Amaro H et al. American Journal of Public Health. May 1990; 80(5):575-79.
Boyer D & Fine D. Family Planning Perspectives. January 1992; 24(1):4-11.
Caseese J. SIECUS Report. 1993; 22(4):1-7.
Cohen M et al. Women and HIV Infection Conference. February 22-24, 1995; abstract TC2-118.
Cook JA. National Conference on Women and HIV. May 1997; abstract 122.4.
Denenberg R. Gynecological Care Manual for HIV-Positive Women. EMIS 1993.
Lester P et al. Journal of AIDS and Human Retrovirology. November 1995; 10(3):341-9.
Morrill A. National Conference on Women and HIV. May 1997; abstract 122.2.
North RL & Rothenberg KH. The New England Journal of Medicine. October 1993; 329(16):1194-6.
Paone D & Chavkin W. SIECUS Report. 1991; 21.
Rosenfeld S & Lewis D. AIDS & Public Policy Journal. 1993; 8(4):108-13.
Vlahov D et al. XI International Conference on AIDS. 1996; abstract Tu.D.135.
Zierler S. American Journal of Public Health. May 1991; 81(5):572-5.
Postexposure Antiretroviral Treatment for Rape Survivors?by Risa Denenberg RN, FNP, MSN
The probability of HIV infection from a single needlestick exposure is considered to be 0.32%. A single sexual exposure to HIV through a mucosal surface (vagina or rectum) may pose a similar probability for HIV infection.

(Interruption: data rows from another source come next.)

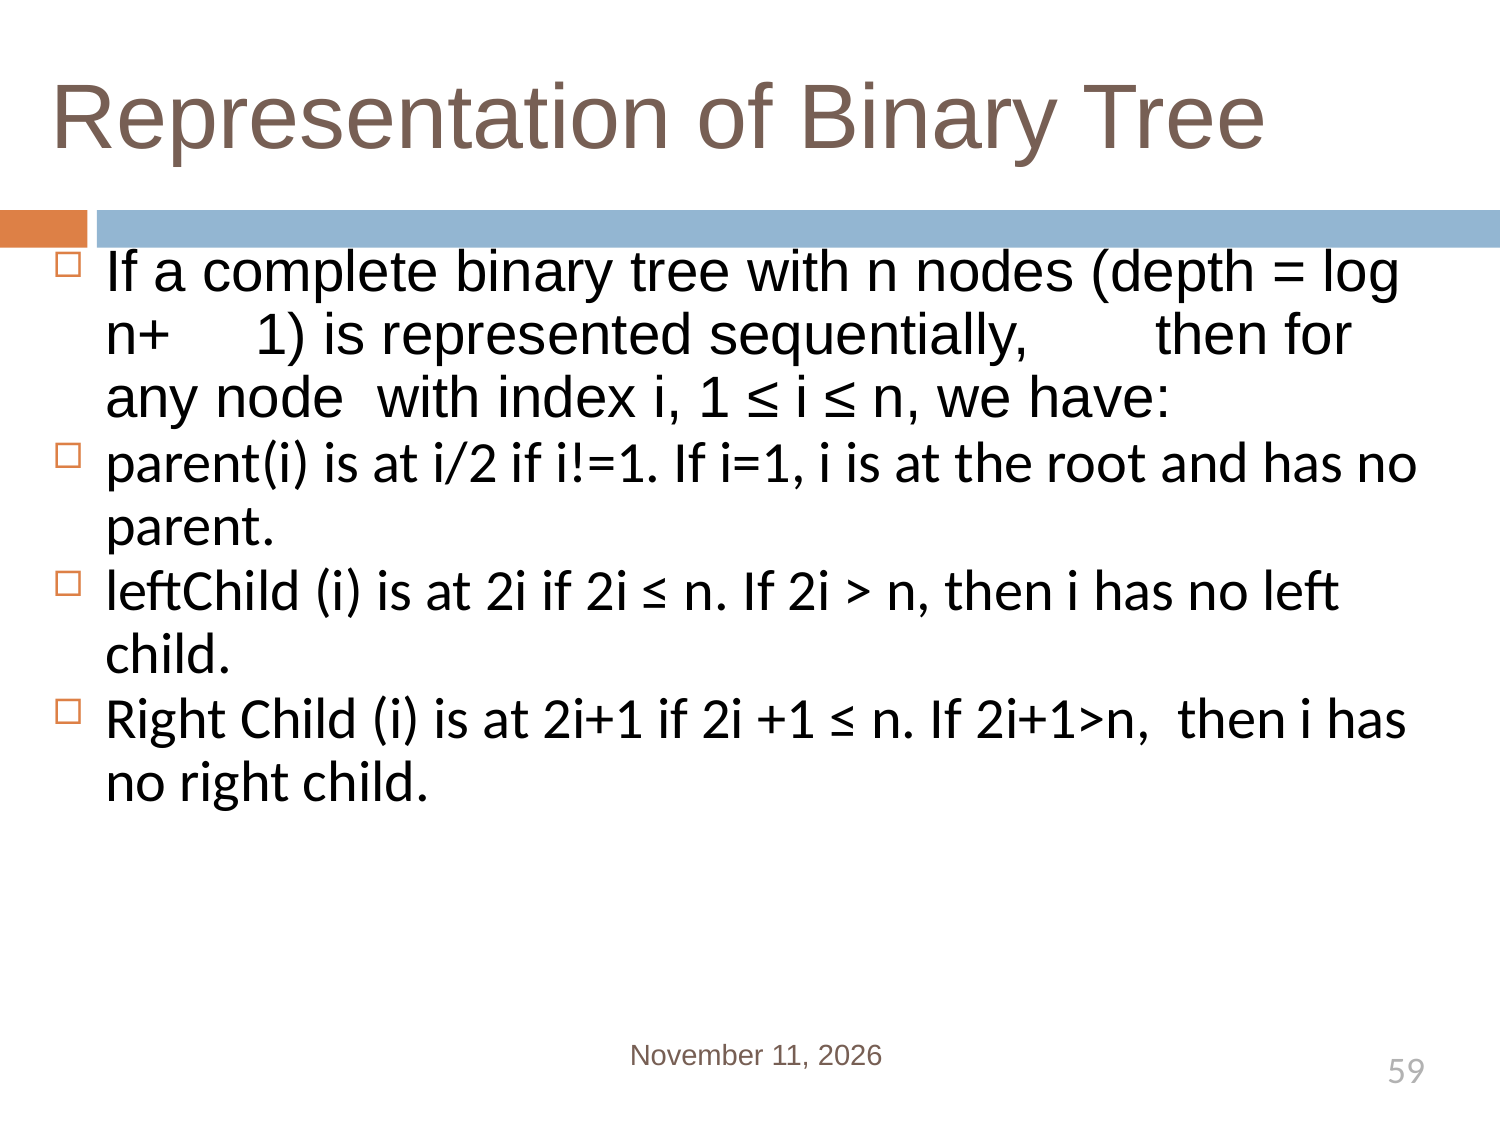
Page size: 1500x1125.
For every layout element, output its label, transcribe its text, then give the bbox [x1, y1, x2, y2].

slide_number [627, 1037, 977, 1074]
title Representation of Binary Tree [50, 56, 1396, 171]
slide_number 59 [1080, 1046, 1425, 1103]
list If a complete binary tree with n nodes (depth = log n+ 1) is represented sequentially, then for any node with index i, 1 ≤ i ≤ n, we have: parent(i) is at i/2 if i!=1. If i=1, i is at the root and has no parent. leftChild (i) is at 2i if 2i ≤ n. If 2i > n, then i has no left child. Right Child (i) is at 2i+1 if 2i +1 ≤ n. If 2i+1>n, then i has no right child. [50, 239, 1450, 880]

In The New England Journal of Medicine (April 10, 1997), a "Sounding Board" editorial examined the question of offering postexposure treatment to people exposed to HIV via sexual contact or injection drug use. A concomitant issue is the question of offering postexposure prophylaxis to victims of rape and sexual assault. Several probable cases of HIV transmission resulting from rape have been reported, and the NEJM editorial recommended prophylaxis for rape victims.
The CDC currently recommends postexposure treatment of health care providers who are exposed to HIV infected blood or other fluids by needlestick injury, but recommendations regarding victims of sexual assault are under investigation. The New York State Department of Health is discussing recommending antiretroviral prophylaxis following sexual assault after a risk-benefit discussion between the rape crisis counselor or health care worker and the rape survivor. Important questions for clarification regarding such recommendations include: timing of initiation of treatment; which drugs to recommend for treatment; cost and drug reimbursement; criteria to define "significant risk" and recommendations for follow-up HIV testing and medical care.

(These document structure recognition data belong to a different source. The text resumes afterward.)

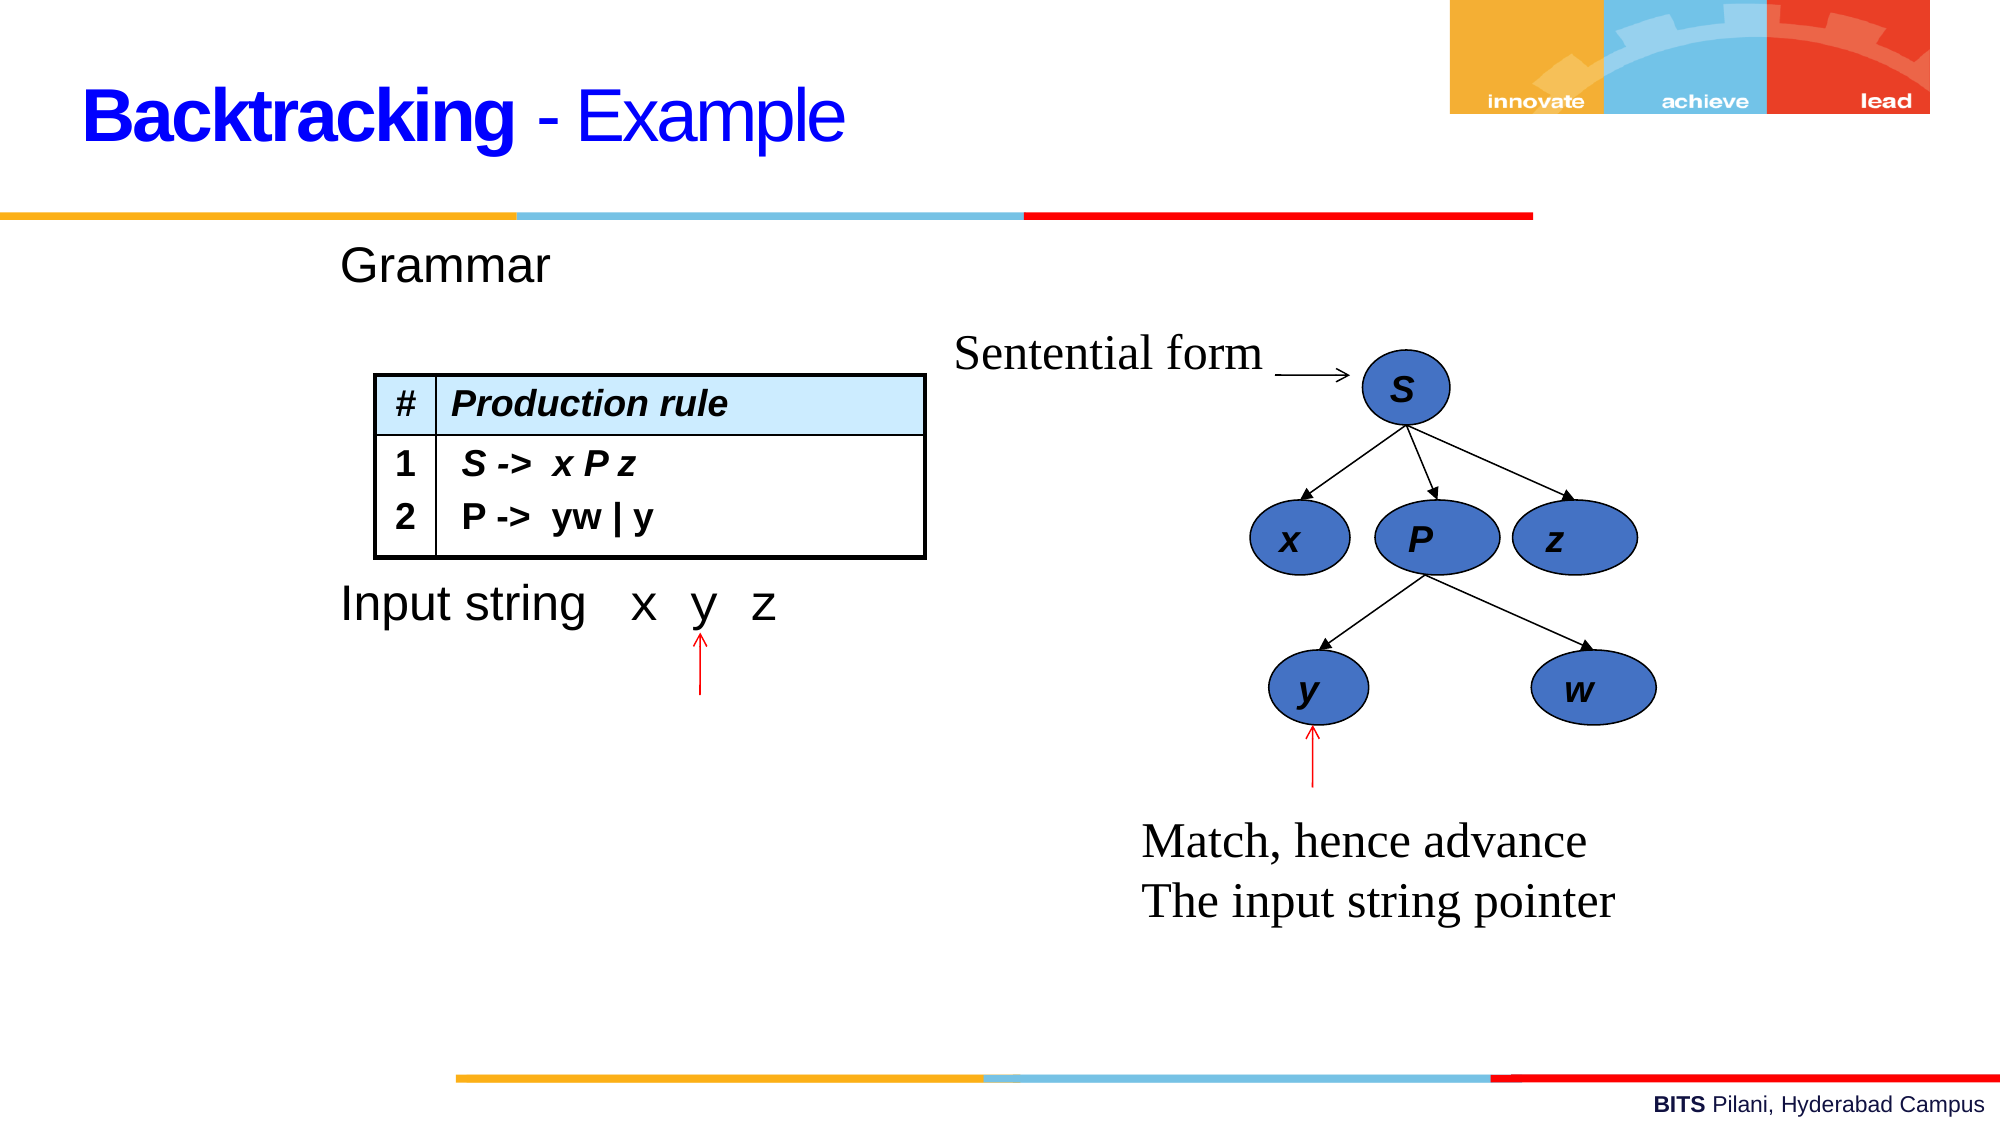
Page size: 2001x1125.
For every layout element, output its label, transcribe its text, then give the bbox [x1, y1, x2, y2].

text_box z [1529, 499, 1638, 575]
text_box Grammar Input string x y z [324, 224, 1188, 1038]
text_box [1453, 378, 1529, 547]
table_header Production rule [437, 377, 923, 434]
text_box Backtracking - Example [66, 24, 1450, 213]
text_box S [1362, 349, 1450, 425]
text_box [1384, 446, 1453, 479]
table_header # [377, 377, 435, 434]
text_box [1315, 409, 1391, 516]
text_box Sentential form [938, 312, 1279, 388]
text_box P [1374, 499, 1471, 575]
text_box w [1533, 649, 1657, 725]
picture [1449, 0, 1930, 114]
table_cell 1 2 [377, 436, 435, 555]
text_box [1471, 528, 1547, 697]
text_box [1334, 559, 1410, 666]
table_cell S -> x P z P -> yw | y [437, 436, 923, 555]
text_box x [1250, 499, 1351, 575]
text_box y [1268, 649, 1369, 725]
text_box Match, hence advance The input string pointer [1126, 799, 1631, 935]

A recently published case-control study found that treatment with AZT for post-occupational exposure decreased the risk of acquiring HIV by 79%. Current standard of care treatment for occupational exposure is AZT (200 mg three times a day), 3TC (150 mg twice a day), and indinavir (800 mg three times a day) for four weeks.
Interventions for survivors of sexual assault presently include some or all of the following: crisis intervention; referral for follow-up counseling; physical exam for evidence; testing and/or prophylaxis for syphilis, gonorrhea, chlamydia and hepatitis; pregnancy testing and emergency contraception; and treatment for any physical injuries. HIV testing as a part of these interventions is uncommon, yet rape survivors are increasingly concerned about the possibility of HIV transmission as a result of the assault, and some are requesting HIV prophylaxis. The rape survivor should be counseled regarding risk of HIV transmission via the assault. Pre-test counseling and HIV testing should take place within two weeks of the assault and again three months later. If prophylaxis is requested, it should begin as soon as possible, certainly within 24 hours of the attack.
The standard three-drug postexposure prophylaxis regimen is onerous to follow. It involves 17 pills taken in the course of the day and has a long list of potential side effects. This regimen also costs about $900 to complete. Clearly there is a need for emergency departments to receive guidance and training in order to implement post-rape HIV counseling and prophylaxis. Further, issues related to access and payment mechanisms will need to be addressed in order that all women have the same ability to exercise the postexposure prophylaxis option after a rape, should they choose to do so.